MATERIAL FOR THIS TASK
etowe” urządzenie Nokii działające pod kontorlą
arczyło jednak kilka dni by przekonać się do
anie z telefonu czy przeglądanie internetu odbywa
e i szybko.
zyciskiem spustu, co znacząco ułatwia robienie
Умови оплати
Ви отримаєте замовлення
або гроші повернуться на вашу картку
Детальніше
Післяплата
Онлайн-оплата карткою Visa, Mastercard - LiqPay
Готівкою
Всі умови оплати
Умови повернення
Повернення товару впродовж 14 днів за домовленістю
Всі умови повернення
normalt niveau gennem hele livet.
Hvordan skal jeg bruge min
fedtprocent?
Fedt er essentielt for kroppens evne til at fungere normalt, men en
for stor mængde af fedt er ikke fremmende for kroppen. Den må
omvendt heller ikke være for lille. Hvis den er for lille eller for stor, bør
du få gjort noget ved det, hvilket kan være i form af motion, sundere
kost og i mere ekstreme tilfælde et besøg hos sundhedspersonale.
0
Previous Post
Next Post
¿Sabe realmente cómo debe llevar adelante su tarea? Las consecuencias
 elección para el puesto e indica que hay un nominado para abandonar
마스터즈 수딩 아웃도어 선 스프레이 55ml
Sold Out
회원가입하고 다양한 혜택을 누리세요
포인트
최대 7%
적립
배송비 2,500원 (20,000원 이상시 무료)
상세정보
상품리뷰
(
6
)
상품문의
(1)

WORK INSTRUCTIONS
Only the lines that contain the word "ikke" should be copied from the material.

SOLUTION FOR THIS TASK
for stor mængde af fedt er ikke fremmende for kroppen. Den må
omvendt heller ikke være for lille. Hvis den er for lille eller for stor, bør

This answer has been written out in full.